Alias Macho fue detenido por la Policía el 27 de abril del 2005, tras asesinar a su patrón, el colono japonés Iroyuko Arai, en la localidad de Tavavy, Alto Paraná. Lo mató porque, junto a otros peones, fueron descubiertos robando ganado del productor, a quien enterraron en su propiedad.

Condenado a 25 años de cárcel, estuvo hasta el 19 de mayo de 2011, cuando huyó del penal de Ciudad del Este. El hombre obtuvo un ‘permiso’ para ir hasta un sanatorio privado, por una supuesta dolencia de tuberculosis. En el lugar, los guardias que lo custodiaban, “no vieron” cuando el sujeto escapó por una de las ventanas.

El 10 de febrero del 2015 la Policía volvió a detenerlo, en la ciudad de Saltos del Guairá. Allí comenzaba su incursión en el negocio de la plantación y distribución de marihuana. Fue llevado al penal regional de San Pedro.
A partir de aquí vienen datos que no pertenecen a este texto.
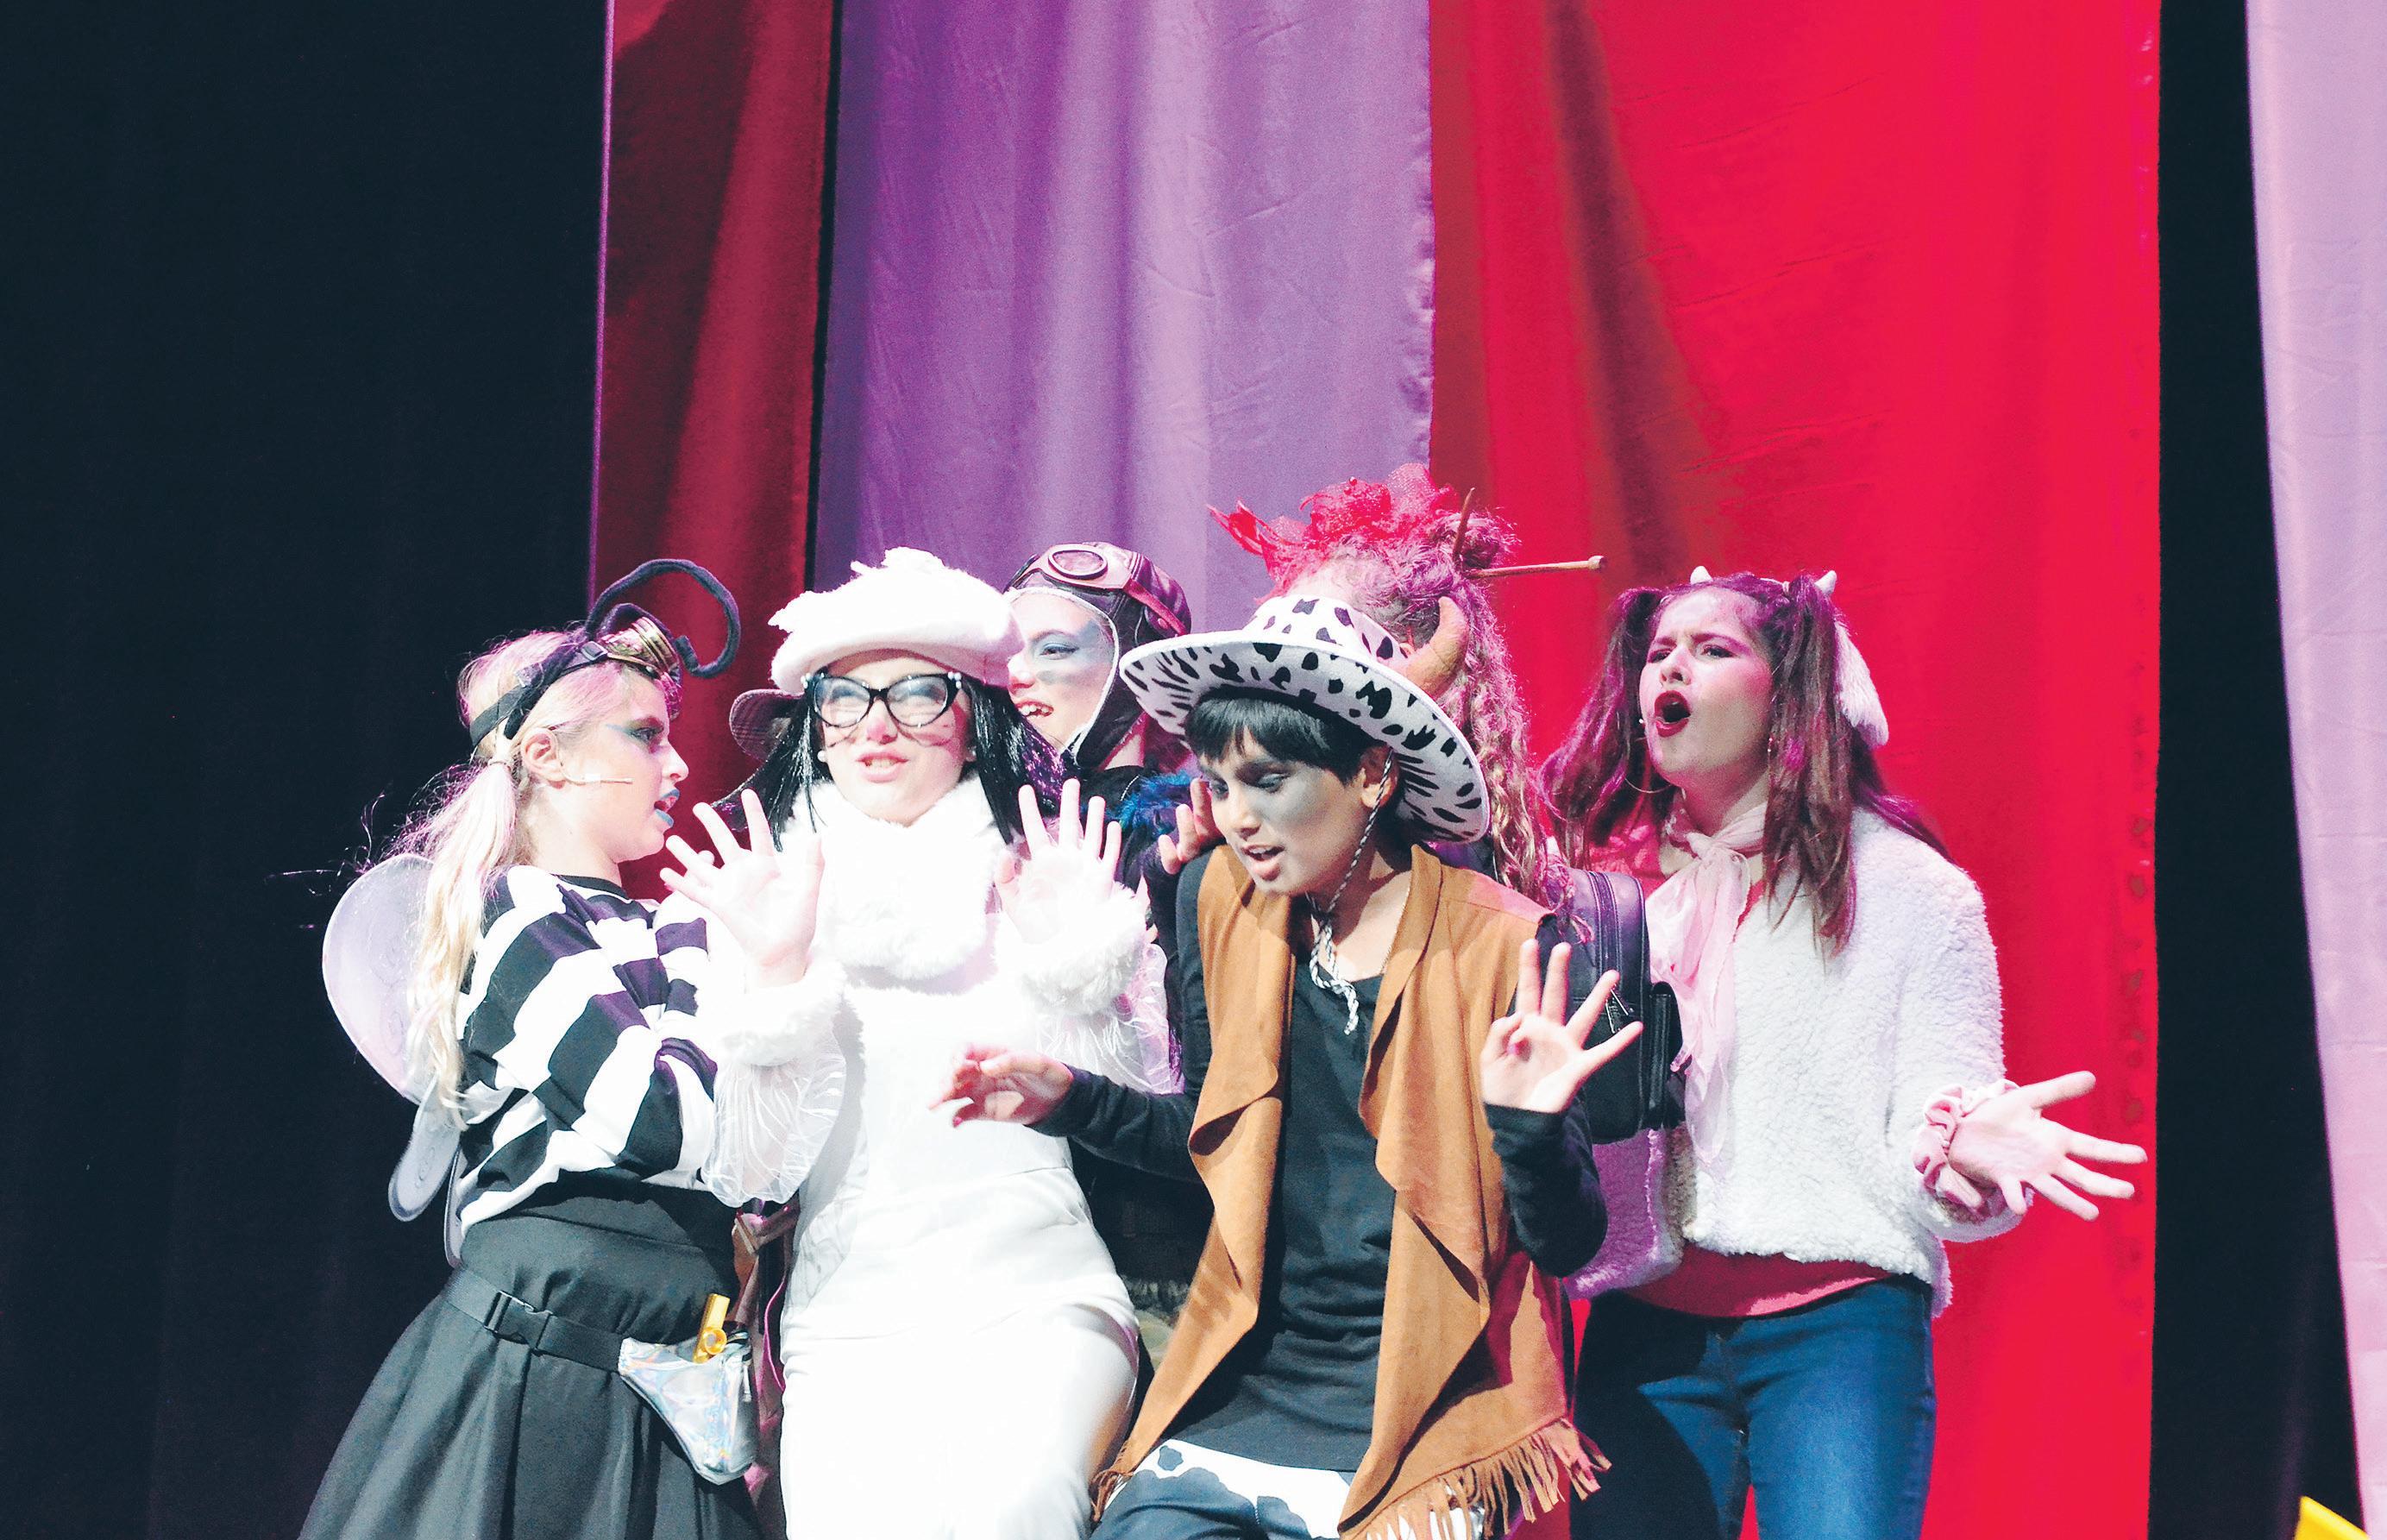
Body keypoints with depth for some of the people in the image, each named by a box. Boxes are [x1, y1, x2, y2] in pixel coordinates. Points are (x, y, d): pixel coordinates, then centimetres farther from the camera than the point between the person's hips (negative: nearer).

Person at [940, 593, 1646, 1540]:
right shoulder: (1221, 900, 2)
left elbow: (1565, 1248, -8)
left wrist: (1528, 1127, -27)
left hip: (1425, 1421, -4)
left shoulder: (1505, 951, -11)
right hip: (1241, 1399, 4)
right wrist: (1074, 1100, 2)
El 18 de febrero del 2016, Macho obtuvo otra gracia, esta vez del juzgado sampedrano, que le otorgó, insólitamente, alternativa de prisión, derivándole a guardar reclusión domiciliaria.

El juez Eliodoro García fue el que resolvió la benevolente medida. Al ser requerido sobre el tema, el mismo dijo que le dio la alternativa a Acosta, con anuencia de la fiscal Norma Solís y el médico forense Julio Zarza. Hasta ahora se desconoce el estado en que se encuentran los procesos que, según entonces, se abrió en torno a los que permitieron la huida del criminal más buscado del país.